Dr Nesbitt has given a list of reasons why patients could be acting out of frustration, but cites a stretched medical system as the primary cause.
He said the numbers of doctors entering the general practitioners training programs has lessened over the years, resulting in fewer numbers of trained GPs going to regional areas.
Combined with senior experienced GPs retiring or leaving the profession, the rise in Echuca-Moama’s population in recent years, and COVID-19 isolation periods, it has created a perfect storm for limited appointment availability.
“A couple of years ago, maybe five years ago, getting an appointment was never a problem — we had enough doctors in town to service the amount of patients that we have,” he said.
“Now it can be two to three weeks before they can make a routine appointment, and sometimes it can be seven or eight weeks to see the doctor they choose to see.”
Dr Nesbitt also referenced the intense pressure on our hospital, ambulance and outpatient services when trying to meet demand.
“The problem is when you put pressure on general practice, those patients turn up in the emergency department, and they get frustrated because they have to wait many many hours, because the system is at capacity,” he said.
“That doesn’t even include the ambulance ramping and pressures that service is under as well.
“We have limited beds, and when you’re trying to make beds, you’re trying to send people home as early as possible, and we have to use more and more of our outpatient services, like Hospital In The Home, and outpatient nursing services, which again puts more pressure on.
“The whole system is under enormous pressure at the moment.”
While the faults within our current medical system are being exposed, Dr Nesbitt is not optimistic about a solution in the coming years.
“I suspect that there will be a number of doctors that are well established that will be retiring soon,” he said.
“We have to try and train up some young doctors to replace them, but when there are fewer that are entering the training programs, it really makes it very hard to see how this situation is going to improve.
“When you don’t have enough senior doctors to supervise, it’s very hard to be training the registrars, the interns and the medical students that come through our practices each year. It will impact on the next generation.”

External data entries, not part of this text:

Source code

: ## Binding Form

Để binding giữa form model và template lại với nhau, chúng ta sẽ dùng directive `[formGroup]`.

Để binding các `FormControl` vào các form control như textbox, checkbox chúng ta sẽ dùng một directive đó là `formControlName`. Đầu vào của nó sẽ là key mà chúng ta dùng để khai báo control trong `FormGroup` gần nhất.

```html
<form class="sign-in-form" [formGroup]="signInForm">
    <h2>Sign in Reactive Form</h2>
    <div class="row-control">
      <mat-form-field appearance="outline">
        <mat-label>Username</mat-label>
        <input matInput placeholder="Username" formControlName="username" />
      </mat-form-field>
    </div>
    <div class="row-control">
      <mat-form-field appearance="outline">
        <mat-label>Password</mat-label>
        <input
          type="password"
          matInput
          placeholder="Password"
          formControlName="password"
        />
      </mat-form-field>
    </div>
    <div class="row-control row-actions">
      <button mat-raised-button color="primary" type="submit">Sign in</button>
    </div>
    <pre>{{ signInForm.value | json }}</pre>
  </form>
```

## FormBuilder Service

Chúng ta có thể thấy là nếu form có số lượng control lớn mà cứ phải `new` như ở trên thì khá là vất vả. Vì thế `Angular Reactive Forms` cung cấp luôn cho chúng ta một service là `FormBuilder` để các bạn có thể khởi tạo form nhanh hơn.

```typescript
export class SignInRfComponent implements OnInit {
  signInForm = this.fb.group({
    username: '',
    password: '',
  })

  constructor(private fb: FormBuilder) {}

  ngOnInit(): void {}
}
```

The message that Dr Nesbitt has for patients and residents is clear: be respectful.
“I hate it when I hear that one of our doctors or our reception staff have been abused by someone, because all of our staff are trying hard,” he said.
“The bottom line is if people are frustrated with the system, there are lots of reasons why that might be the case, but if there is poor behaviour, rudeness or abuse, we won’t tolerate that at all.
“If people really have poor behaviour, and they are not respectful to other patients and staff in the practices, we would recommend that that person finds another doctor — and in this climate it’s very hard to find another practice.
“We understand that people are frustrated, but they also have to understand that if they want to behave that way, then they will be asked to go somewhere else.”